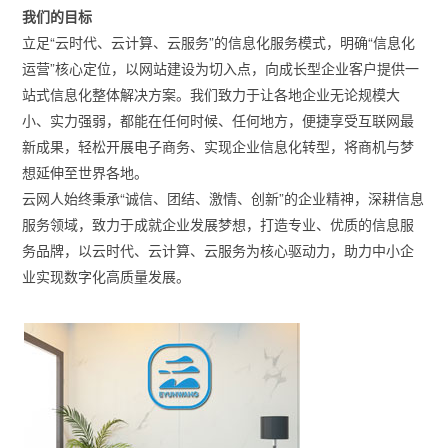
我们的目标
立足“云时代、云计算、云服务”的信息化服务模式，明确“信息化
运营”核心定位，以网站建设为切入点，向成长型企业客户提供一
站式信息化整体解决方案。我们致力于让各地企业无论规模大
小、实力强弱，都能在任何时候、任何地方，便捷享受互联网最
新成果，轻松开展电子商务、实现企业信息化转型，将商机与梦
想延伸至世界各地。
云网人始终秉承“诚信、团结、激情、创新”的企业精神，深耕信息
服务领域，致力于成就企业发展梦想，打造专业、优质的信息服
务品牌，以云时代、云计算、云服务为核心驱动力，助力中小企
业实现数字化高质量发展。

Task brief:
Can you return the text of the listing above line for line and unchanged, leaving out the pictures?

Answer for the task:
我们的目标
立足“云时代、云计算、云服务”的信息化服务模式，明确“信息化
运营”核心定位，以网站建设为切入点，向成长型企业客户提供一
站式信息化整体解决方案。我们致力于让各地企业无论规模大
小、实力强弱，都能在任何时候、任何地方，便捷享受互联网最
新成果，轻松开展电子商务、实现企业信息化转型，将商机与梦
想延伸至世界各地。
云网人始终秉承“诚信、团结、激情、创新”的企业精神，深耕信息
服务领域，致力于成就企业发展梦想，打造专业、优质的信息服
务品牌，以云时代、云计算、云服务为核心驱动力，助力中小企
业实现数字化高质量发展。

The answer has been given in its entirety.